> _PROVIDED MATERIAL_:
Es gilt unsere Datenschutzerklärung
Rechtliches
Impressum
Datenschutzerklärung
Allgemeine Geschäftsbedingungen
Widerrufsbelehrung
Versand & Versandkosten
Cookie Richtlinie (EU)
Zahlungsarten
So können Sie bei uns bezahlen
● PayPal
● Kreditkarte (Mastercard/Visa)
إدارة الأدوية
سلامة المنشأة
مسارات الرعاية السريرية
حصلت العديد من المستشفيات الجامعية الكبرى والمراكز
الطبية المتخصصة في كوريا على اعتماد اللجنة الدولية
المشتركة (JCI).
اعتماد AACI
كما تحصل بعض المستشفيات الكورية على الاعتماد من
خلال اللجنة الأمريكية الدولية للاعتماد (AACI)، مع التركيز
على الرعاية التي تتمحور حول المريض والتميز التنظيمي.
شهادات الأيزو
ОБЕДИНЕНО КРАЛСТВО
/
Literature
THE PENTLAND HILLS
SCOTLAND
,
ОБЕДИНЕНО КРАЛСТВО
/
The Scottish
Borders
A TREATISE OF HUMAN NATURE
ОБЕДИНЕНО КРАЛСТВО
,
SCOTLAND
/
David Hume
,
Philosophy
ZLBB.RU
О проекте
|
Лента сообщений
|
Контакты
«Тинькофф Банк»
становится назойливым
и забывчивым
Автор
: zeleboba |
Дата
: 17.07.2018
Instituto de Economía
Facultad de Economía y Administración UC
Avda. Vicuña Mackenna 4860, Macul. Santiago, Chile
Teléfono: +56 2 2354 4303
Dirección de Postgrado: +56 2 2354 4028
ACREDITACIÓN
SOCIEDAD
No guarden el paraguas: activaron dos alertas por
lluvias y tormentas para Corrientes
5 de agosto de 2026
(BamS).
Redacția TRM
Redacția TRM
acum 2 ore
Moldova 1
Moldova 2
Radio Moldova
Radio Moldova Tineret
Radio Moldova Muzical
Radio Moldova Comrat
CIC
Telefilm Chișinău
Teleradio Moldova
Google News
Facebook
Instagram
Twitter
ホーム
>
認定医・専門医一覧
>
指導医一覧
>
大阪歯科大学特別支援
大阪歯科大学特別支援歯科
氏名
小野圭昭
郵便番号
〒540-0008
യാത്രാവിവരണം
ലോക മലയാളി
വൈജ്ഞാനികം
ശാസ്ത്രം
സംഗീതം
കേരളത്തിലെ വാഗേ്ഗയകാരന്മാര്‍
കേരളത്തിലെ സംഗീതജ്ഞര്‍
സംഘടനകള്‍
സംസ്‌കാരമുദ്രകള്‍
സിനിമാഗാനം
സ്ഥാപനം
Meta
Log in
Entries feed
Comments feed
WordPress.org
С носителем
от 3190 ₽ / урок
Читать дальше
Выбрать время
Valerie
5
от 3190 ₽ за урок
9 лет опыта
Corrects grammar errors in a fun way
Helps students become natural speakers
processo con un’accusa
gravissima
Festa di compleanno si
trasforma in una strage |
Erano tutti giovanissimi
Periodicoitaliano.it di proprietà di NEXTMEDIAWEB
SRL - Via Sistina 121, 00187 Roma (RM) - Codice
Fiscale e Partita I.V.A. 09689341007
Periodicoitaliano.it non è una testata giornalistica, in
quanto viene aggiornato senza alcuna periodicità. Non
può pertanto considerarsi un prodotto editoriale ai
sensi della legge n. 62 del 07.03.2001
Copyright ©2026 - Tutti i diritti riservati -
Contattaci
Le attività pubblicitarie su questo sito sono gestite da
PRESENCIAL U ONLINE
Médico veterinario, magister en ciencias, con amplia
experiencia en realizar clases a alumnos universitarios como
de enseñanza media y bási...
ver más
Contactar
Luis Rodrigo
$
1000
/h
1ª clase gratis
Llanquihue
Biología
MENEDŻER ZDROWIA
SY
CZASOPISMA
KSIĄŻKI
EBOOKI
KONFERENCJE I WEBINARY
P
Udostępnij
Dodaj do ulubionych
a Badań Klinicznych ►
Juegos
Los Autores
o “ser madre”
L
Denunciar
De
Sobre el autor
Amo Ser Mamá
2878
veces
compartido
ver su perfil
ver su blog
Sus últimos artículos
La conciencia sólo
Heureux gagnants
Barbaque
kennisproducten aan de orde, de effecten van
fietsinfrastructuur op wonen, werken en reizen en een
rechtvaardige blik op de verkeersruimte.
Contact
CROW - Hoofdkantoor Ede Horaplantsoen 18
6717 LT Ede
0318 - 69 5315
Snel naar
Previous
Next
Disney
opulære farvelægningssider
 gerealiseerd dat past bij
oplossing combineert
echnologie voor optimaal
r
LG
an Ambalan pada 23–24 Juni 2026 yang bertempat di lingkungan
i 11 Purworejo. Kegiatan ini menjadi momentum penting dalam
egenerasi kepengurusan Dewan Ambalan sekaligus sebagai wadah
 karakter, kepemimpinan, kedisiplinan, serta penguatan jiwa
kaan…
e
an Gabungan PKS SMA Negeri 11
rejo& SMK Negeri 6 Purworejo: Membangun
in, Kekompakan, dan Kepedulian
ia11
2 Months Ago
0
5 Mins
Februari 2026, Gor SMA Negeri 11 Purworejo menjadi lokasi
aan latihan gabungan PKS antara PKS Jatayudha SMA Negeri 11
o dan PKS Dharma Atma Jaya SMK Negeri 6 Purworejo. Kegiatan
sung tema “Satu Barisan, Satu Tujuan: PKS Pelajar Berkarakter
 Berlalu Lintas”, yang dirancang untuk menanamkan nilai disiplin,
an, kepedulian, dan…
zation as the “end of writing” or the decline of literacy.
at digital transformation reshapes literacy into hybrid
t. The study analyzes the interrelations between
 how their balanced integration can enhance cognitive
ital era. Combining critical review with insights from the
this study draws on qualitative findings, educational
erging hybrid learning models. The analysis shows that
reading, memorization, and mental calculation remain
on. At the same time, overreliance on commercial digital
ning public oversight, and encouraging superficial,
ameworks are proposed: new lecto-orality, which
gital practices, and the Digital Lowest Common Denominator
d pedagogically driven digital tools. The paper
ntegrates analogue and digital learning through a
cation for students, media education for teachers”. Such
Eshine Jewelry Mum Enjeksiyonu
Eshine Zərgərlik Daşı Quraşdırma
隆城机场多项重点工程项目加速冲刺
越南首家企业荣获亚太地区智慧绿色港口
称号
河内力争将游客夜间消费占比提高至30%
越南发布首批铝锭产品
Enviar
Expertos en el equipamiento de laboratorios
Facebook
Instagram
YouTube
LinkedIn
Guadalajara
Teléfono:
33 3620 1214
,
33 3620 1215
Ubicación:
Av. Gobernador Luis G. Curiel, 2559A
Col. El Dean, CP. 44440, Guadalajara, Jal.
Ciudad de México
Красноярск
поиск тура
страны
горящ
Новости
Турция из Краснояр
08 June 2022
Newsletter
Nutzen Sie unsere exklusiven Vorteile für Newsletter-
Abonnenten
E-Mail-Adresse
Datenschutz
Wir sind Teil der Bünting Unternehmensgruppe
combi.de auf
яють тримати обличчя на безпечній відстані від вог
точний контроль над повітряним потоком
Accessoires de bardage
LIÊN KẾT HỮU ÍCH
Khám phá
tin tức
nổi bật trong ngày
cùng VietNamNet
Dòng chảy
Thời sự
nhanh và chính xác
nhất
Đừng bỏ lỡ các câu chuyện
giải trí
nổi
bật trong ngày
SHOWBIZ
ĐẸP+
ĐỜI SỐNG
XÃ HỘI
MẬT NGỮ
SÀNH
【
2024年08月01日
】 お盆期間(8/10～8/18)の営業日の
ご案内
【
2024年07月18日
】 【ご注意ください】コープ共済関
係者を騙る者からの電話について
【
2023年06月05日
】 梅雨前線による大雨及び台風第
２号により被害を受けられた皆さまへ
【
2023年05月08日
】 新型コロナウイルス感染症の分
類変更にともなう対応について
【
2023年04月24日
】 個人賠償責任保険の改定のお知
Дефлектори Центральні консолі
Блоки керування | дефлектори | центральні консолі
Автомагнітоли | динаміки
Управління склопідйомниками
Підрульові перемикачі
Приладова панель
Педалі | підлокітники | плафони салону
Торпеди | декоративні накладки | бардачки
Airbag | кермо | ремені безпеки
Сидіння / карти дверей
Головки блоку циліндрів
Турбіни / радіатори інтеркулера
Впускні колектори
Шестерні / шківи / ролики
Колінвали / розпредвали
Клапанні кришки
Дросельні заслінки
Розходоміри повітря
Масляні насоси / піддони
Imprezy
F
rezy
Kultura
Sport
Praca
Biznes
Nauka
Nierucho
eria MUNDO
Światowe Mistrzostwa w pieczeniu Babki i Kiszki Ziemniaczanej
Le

> _WHAT THE TASK ASKS_: Above are the entries. Output exactly the lines beginning with the line that has "PKS Pelajar Berkarakter" and ending with the line that has "cùng VietNamNet".

> _FINISHED EXERCISE_:
sung tema “Satu Barisan, Satu Tujuan: PKS Pelajar Berkarakter
 Berlalu Lintas”, yang dirancang untuk menanamkan nilai disiplin,
an, kepedulian, dan…
zation as the “end of writing” or the decline of literacy.
at digital transformation reshapes literacy into hybrid
t. The study analyzes the interrelations between
 how their balanced integration can enhance cognitive
ital era. Combining critical review with insights from the
this study draws on qualitative findings, educational
erging hybrid learning models. The analysis shows that
reading, memorization, and mental calculation remain
on. At the same time, overreliance on commercial digital
ning public oversight, and encouraging superficial,
ameworks are proposed: new lecto-orality, which
gital practices, and the Digital Lowest Common Denominator
d pedagogically driven digital tools. The paper
ntegrates analogue and digital learning through a
cation for students, media education for teachers”. Such
Eshine Jewelry Mum Enjeksiyonu
Eshine Zərgərlik Daşı Quraşdırma
隆城机场多项重点工程项目加速冲刺
越南首家企业荣获亚太地区智慧绿色港口
称号
河内力争将游客夜间消费占比提高至30%
越南发布首批铝锭产品
Enviar
Expertos en el equipamiento de laboratorios
Facebook
Instagram
YouTube
LinkedIn
Guadalajara
Teléfono:
33 3620 1214
,
33 3620 1215
Ubicación:
Av. Gobernador Luis G. Curiel, 2559A
Col. El Dean, CP. 44440, Guadalajara, Jal.
Ciudad de México
Красноярск
поиск тура
страны
горящ
Новости
Турция из Краснояр
08 June 2022
Newsletter
Nutzen Sie unsere exklusiven Vorteile für Newsletter-
Abonnenten
E-Mail-Adresse
Datenschutz
Wir sind Teil der Bünting Unternehmensgruppe
combi.de auf
яють тримати обличчя на безпечній відстані від вог
точний контроль над повітряним потоком
Accessoires de bardage
LIÊN KẾT HỮU ÍCH
Khám phá
tin tức
nổi bật trong ngày
cùng VietNamNet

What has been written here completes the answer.